Member of the Washington House of Representatives from the 12th district
- Incumbent
- Assumed office January 9, 2017 Serving with Brian Burnett
- Preceded by: Brad Hawkins

Personal details
- Born: 1982 (age 43–44) Chelan, Washington, U.S.
- Party: Republican
- Alma mater: Pacific Lutheran University (BA)
- Website: Official

= Mike Steele (Washington politician) =

American politician from Washington

Michael A. Steele (born 1982) is an American politician of the Republican Party. He is a member of the Washington House of Representatives, representing the 12th Legislative District since first being elected in 2017. He previously served on the White House staff during the George W. Bush administration as a member of the Political Affairs Team.

==Early life and career==
Steele was born and raised in Chelan, Washington. After graduating from Pacific Lutheran University, he served on the White House staff as a member of the Political Affairs Team during the George W. Bush administration and as a staff member for the Washington House of Representatives Republican Caucus.
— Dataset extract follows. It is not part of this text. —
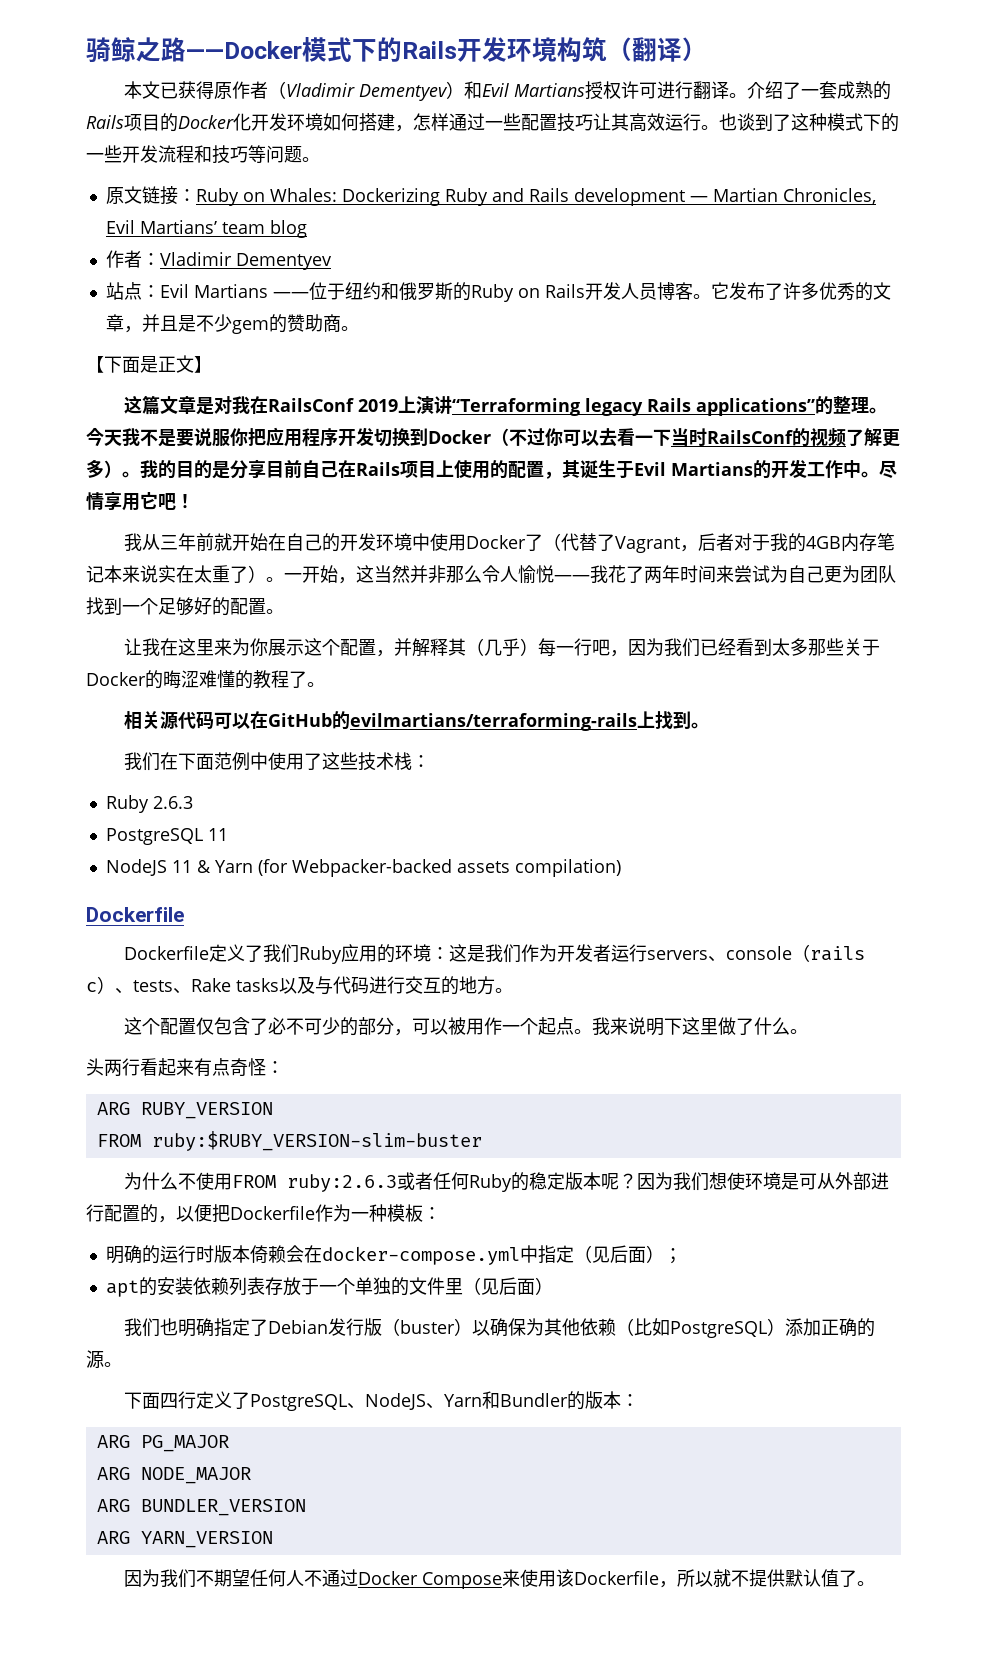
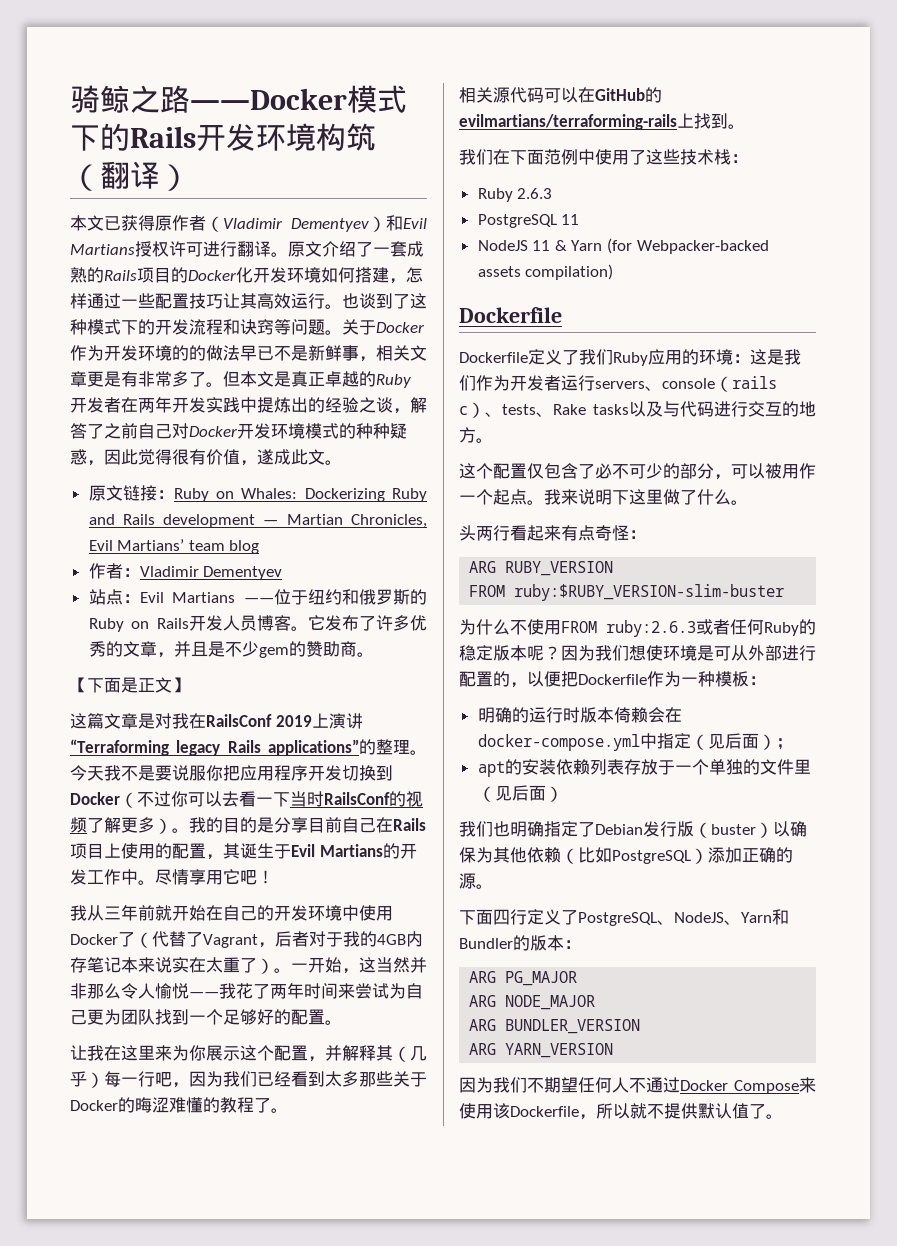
(748, 95) none -> [288,241,322,257] 原文
[86,145,122,163] 一些 -> (155, 327) none
[212,145,248,164] 技巧 -> [240,319,274,335] 诀窍
(320, 159) none -> [342,319,424,335] [70,345,427,362] [70,371,411,388] [70,396,427,414] [70,423,407,439] [70,449,342,466] 关于Docker作为开发环境的的做法早已不是新鲜事，相关文章更是有非常多了。但本文是真正卓越的Ruby开发者在两年开发实践中提炼出的经验之谈，解答了之前自己对Docker开发环境模式的种种疑惑，因此觉得很有价值，遂成此文。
He is the executive director of the Lake Chelan Chamber of Commerce.

==Political career==
Steele served on the Chelan, Washington city council from 2012 to 2016. He ran for the state legislature following the announcement that Brad Hawkins would run for the State Senate. Steele won in 2016 with 60% of the vote over Republican Jerry Paine.

== Awards ==
- 2020 Guardians of Small Business. Presented by NFIB.